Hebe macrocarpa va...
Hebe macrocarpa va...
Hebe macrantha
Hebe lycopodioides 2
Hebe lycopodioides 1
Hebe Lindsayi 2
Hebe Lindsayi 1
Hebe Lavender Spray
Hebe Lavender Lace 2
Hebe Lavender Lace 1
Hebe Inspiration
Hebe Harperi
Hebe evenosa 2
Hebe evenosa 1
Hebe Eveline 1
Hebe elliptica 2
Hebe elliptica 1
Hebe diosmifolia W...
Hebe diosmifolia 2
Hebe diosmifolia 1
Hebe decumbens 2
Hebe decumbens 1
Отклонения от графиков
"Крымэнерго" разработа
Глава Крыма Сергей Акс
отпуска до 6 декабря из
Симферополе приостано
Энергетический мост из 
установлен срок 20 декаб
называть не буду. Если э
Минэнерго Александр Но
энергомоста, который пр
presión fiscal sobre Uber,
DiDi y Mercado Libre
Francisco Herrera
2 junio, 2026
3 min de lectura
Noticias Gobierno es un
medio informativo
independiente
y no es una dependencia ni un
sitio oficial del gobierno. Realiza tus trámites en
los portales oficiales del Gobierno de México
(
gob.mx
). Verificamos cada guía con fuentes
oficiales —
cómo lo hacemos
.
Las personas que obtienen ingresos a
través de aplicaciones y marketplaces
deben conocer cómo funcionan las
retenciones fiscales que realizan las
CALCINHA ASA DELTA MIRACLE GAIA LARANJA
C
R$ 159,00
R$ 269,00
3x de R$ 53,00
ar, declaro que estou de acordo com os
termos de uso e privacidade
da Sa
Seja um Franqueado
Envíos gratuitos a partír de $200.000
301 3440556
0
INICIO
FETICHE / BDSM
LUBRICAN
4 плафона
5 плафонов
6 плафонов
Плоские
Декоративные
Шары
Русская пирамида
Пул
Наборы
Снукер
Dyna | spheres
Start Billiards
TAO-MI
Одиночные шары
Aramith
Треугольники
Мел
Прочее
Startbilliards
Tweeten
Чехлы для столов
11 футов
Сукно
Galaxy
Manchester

+++

Goal of the exercise => Exact reproduction is required. Give the lines of the data from its first line through the line containing "Hebe diosmifolia 1", and no others.

Task output =>
Hebe macrocarpa va...
Hebe macrocarpa va...
Hebe macrantha
Hebe lycopodioides 2
Hebe lycopodioides 1
Hebe Lindsayi 2
Hebe Lindsayi 1
Hebe Lavender Spray
Hebe Lavender Lace 2
Hebe Lavender Lace 1
Hebe Inspiration
Hebe Harperi
Hebe evenosa 2
Hebe evenosa 1
Hebe Eveline 1
Hebe elliptica 2
Hebe elliptica 1
Hebe diosmifolia W...
Hebe diosmifolia 2
Hebe diosmifolia 1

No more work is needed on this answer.